- _SET PROBLEM_: Copy the listing below back line for line, without changing a single word, letter or mark.

- _RECORDS FOR THIS EXERCISE_:
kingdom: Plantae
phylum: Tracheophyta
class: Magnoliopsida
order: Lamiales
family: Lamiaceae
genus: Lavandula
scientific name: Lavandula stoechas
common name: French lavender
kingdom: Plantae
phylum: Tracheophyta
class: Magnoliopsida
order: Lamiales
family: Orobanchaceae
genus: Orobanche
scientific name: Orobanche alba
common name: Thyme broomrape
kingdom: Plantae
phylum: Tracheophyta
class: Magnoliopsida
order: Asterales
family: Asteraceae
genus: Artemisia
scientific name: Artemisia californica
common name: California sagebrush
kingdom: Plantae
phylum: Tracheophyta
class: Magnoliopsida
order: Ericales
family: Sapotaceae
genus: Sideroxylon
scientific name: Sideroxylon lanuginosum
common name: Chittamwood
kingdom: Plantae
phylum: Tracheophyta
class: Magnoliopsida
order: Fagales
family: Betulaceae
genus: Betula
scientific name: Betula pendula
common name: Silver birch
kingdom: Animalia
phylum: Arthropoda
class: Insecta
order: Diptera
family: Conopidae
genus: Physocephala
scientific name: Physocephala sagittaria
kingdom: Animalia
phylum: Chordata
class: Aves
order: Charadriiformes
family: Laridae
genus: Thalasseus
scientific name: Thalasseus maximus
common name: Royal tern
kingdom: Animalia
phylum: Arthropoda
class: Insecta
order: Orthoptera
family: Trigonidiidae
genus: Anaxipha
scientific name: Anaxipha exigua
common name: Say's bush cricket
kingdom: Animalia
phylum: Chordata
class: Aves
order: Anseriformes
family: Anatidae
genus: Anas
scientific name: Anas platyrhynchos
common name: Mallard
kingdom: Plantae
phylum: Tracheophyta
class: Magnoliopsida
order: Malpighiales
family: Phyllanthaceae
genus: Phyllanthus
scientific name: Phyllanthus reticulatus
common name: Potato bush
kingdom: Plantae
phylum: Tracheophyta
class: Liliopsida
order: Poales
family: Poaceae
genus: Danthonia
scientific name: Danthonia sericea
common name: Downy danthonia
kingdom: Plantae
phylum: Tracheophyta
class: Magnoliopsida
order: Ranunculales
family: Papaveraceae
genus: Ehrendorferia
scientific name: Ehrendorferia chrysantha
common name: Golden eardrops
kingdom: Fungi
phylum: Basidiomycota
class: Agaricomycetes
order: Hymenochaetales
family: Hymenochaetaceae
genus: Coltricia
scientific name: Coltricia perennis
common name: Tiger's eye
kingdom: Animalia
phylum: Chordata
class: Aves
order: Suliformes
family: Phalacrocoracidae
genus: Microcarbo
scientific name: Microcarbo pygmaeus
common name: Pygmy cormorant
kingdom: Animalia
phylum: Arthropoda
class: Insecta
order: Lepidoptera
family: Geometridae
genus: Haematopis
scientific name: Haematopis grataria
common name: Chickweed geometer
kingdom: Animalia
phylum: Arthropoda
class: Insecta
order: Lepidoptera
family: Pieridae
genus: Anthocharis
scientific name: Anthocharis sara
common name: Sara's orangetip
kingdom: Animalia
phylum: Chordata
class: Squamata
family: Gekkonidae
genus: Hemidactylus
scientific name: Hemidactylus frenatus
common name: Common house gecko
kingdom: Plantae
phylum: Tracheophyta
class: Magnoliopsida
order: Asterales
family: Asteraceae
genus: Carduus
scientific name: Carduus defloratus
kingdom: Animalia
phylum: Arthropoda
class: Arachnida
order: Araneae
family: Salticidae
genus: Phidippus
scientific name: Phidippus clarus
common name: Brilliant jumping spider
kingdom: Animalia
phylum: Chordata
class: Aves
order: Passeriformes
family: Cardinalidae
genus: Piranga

- _REPLY_:
kingdom: Plantae
phylum: Tracheophyta
class: Magnoliopsida
order: Lamiales
family: Lamiaceae
genus: Lavandula
scientific name: Lavandula stoechas
common name: French lavender
kingdom: Plantae
phylum: Tracheophyta
class: Magnoliopsida
order: Lamiales
family: Orobanchaceae
genus: Orobanche
scientific name: Orobanche alba
common name: Thyme broomrape
kingdom: Plantae
phylum: Tracheophyta
class: Magnoliopsida
order: Asterales
family: Asteraceae
genus: Artemisia
scientific name: Artemisia californica
common name: California sagebrush
kingdom: Plantae
phylum: Tracheophyta
class: Magnoliopsida
order: Ericales
family: Sapotaceae
genus: Sideroxylon
scientific name: Sideroxylon lanuginosum
common name: Chittamwood
kingdom: Plantae
phylum: Tracheophyta
class: Magnoliopsida
order: Fagales
family: Betulaceae
genus: Betula
scientific name: Betula pendula
common name: Silver birch
kingdom: Animalia
phylum: Arthropoda
class: Insecta
order: Diptera
family: Conopidae
genus: Physocephala
scientific name: Physocephala sagittaria
kingdom: Animalia
phylum: Chordata
class: Aves
order: Charadriiformes
family: Laridae
genus: Thalasseus
scientific name: Thalasseus maximus
common name: Royal tern
kingdom: Animalia
phylum: Arthropoda
class: Insecta
order: Orthoptera
family: Trigonidiidae
genus: Anaxipha
scientific name: Anaxipha exigua
common name: Say's bush cricket
kingdom: Animalia
phylum: Chordata
class: Aves
order: Anseriformes
family: Anatidae
genus: Anas
scientific name: Anas platyrhynchos
common name: Mallard
kingdom: Plantae
phylum: Tracheophyta
class: Magnoliopsida
order: Malpighiales
family: Phyllanthaceae
genus: Phyllanthus
scientific name: Phyllanthus reticulatus
common name: Potato bush
kingdom: Plantae
phylum: Tracheophyta
class: Liliopsida
order: Poales
family: Poaceae
genus: Danthonia
scientific name: Danthonia sericea
common name: Downy danthonia
kingdom: Plantae
phylum: Tracheophyta
class: Magnoliopsida
order: Ranunculales
family: Papaveraceae
genus: Ehrendorferia
scientific name: Ehrendorferia chrysantha
common name: Golden eardrops
kingdom: Fungi
phylum: Basidiomycota
class: Agaricomycetes
order: Hymenochaetales
family: Hymenochaetaceae
genus: Coltricia
scientific name: Coltricia perennis
common name: Tiger's eye
kingdom: Animalia
phylum: Chordata
class: Aves
order: Suliformes
family: Phalacrocoracidae
genus: Microcarbo
scientific name: Microcarbo pygmaeus
common name: Pygmy cormorant
kingdom: Animalia
phylum: Arthropoda
class: Insecta
order: Lepidoptera
family: Geometridae
genus: Haematopis
scientific name: Haematopis grataria
common name: Chickweed geometer
kingdom: Animalia
phylum: Arthropoda
class: Insecta
order: Lepidoptera
family: Pieridae
genus: Anthocharis
scientific name: Anthocharis sara
common name: Sara's orangetip
kingdom: Animalia
phylum: Chordata
class: Squamata
family: Gekkonidae
genus: Hemidactylus
scientific name: Hemidactylus frenatus
common name: Common house gecko
kingdom: Plantae
phylum: Tracheophyta
class: Magnoliopsida
order: Asterales
family: Asteraceae
genus: Carduus
scientific name: Carduus defloratus
kingdom: Animalia
phylum: Arthropoda
class: Arachnida
order: Araneae
family: Salticidae
genus: Phidippus
scientific name: Phidippus clarus
common name: Brilliant jumping spider
kingdom: Animalia
phylum: Chordata
class: Aves
order: Passeriformes
family: Cardinalidae
genus: Piranga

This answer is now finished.